10 Key Questions Determining SharePoint SQL Server Count

One of the tough questions you will ask yourself when building out the SQL environment for SharePoint for your enterprise is what do you need?  Those determining the license may be asked this question far before the SharePoint consultants are engaged.  These questions apply to both SharePoint 2003, 2007, and 2010.

I see this as a set of questions rather than a magical formula that could be added into a spreadsheet.  Determining whether these servers are reallocated existing, virtual or physical is another conversation.

1. Organizations and Organizational Politics – Will more than 1 IT organization be managing their own SharePoint environment?  Frequently one departmental IT group will setup their own environment separate from another.  As an example, HR IT may setup their own WCM publishing portal environment and do their own deployment, while central IT does an enterprise portal, and finance sets up a third environment focused on calculation.  You’ve gone from 1 to 2 to 3 complete separate farms.  While you could consolidate into a common SQL environment, politics often dictate end to end farms be managed by separate groups.  While not a best practice, I’ve seen this often when combined with unique requirements that require custom development resources.

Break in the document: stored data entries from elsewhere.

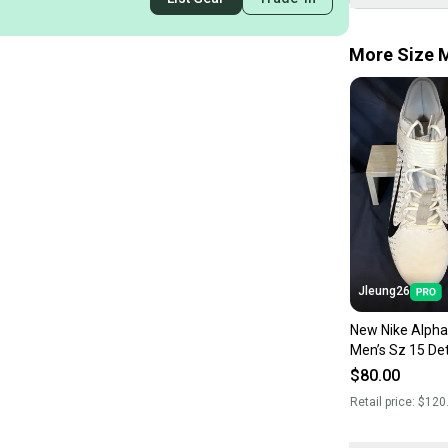
More Size M
Jleung26
New Nike Alpha
Men’s Sz 15 De
Football Cleats
$80.00
Retail price:
$120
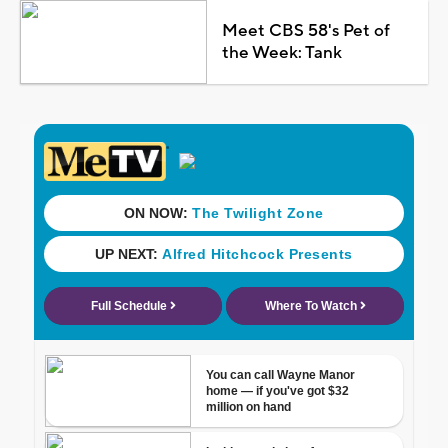
Meet CBS 58's Pet of
the Week: Tank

2. Pre-production – Development/Test/Stage – Will you have preproduction validation and/a development team or development resources and test resources working with this farm? Even if you don’t you should plan for a second for testing service packs and change control. Definitely when an organizational development team is setup, they’ll want a dev environment.  Sure you might have a dev box for each developer, there needs to be a common environment where the code comes together.  Each of these environments will require a SQL environment.  SQL express might be the choice for the dev, but for consistency you’ll find most IT departments will drive some level of consistency between dev, test and production.  Staging itself in best practices mimics the production environment. 

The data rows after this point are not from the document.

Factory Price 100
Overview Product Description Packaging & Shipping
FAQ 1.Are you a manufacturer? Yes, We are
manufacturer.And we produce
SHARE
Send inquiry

Add a second for sure for validation, but more based on development process and change control requirements.

3. High Availability – What are your availability requirements for uptime?  Common solutions to higher availability is clustering, log shipping, and mirroring.  Alone only clustering can provide higher uptime without requiring additional human intervention or scripting solution.

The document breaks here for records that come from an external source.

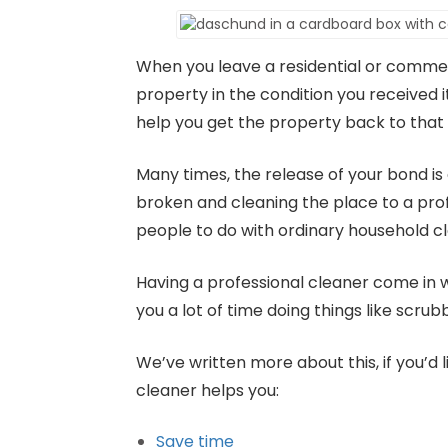
When you leave a residential or commer
property in the condition you received i
help you get the property back to that 
Many times, the release of your bond is
broken and cleaning the place to a profe
people to do with ordinary household c
Having a professional cleaner come in wi
you a lot of time doing things like scrubb
We’ve written more about this, if you’d 
cleaner helps you:
Save time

4. Disaster Recovery – What is your recovery point objective and your recovery time objective?  Don’t make the mistake that high availability requirements address your disaster recovery.  Often the simple backup requirements or a high availability solution does NOT address offsite recovery and especially those with strict recovery time requirements less than 24 hours, but realistically 72 hours.  How long does it take to acquire hardware if your datacenter is damaged one way or another?  Plan on a secondary farm if you require the entire farm be fault tolerant from a disaster recovery perspective.  It’s true you may not need 2 redundant clustered SQL servers in a fail over datacenter, but I’ve definitely seen that.

5. Dedicated Application or Isolation – Will you dedicate a separate farm to collaboration vs. your portal? While you can put your my sites, your collaboration, and your portal on the same farm, I find it common for enterprises to put the enterprise portal on it’s own dedicated hardware.  The collaboration and my sites may be separate web applications or fully separate farms.  Dedicating SQL servers vs. keeping these common is definitely another question.  They can be consolidated and the footprint of read vs. write may focus the dedication to drive vs. entirely different servers.  Indexing requirements may push out the number of SQL servers as the environment grows.  It is the ultimate isolation to put these on different servers which would help to provide top to bottom separate performance.  Coming up with a hosting model for SQL to support consolidation.

6. Performance – While performance is often addressed by bigger hardware, more CPU, more RAM, the strategy of scaling out vs. up can often times provide better memory and process isolation than continuing to add memory and CPU.  You have to figure out your economies of scale around big iron vs. additional images or additional blades for example.

7. Locations – Will you be deploying more farms in more than one location?  Plan on putting SQL servers in each location.  Three distributed datacenters equals at least 3 SQL deployments, 3 servers at a minimum.

8. Service Definition Branching – Application Hosting (Customization) vs. Out of box (Vanilla) – Do you have hosting plans for custom hosting vs. out of the box or vanilla farms? As companies determine how to divide up their SharePoint farms, some will choose for the SQL storage to be divided up when those driving the application with additional database requirements such as adding additional databases, or adding reporting

9.  TB Storage footprint – How many Terra bytes do you plan to support?  Plan for 5TB per server.  While that’s an easy answer, I’ve definitely recommended 2 TB and 1 TB per SQL server based on the operational levels and backup types.  I did a whole blog post “How many SQL servers for my X TBs” on this one question a while back.  It’s often the question people focus on.

10. Database Count – How many databases are you planning to support? While you may have heard 100 databases per SQL instance in the past, with 64 bit SQL server I haven’t heard of new numbers, but database mirroring and count when combined do push out the number of servers based on somewhere around 80 mirrored databases (or 10 or 30 depending on which doc you read), but ultimately it comes down to memory in the server as each mirrored database requires a dedicated.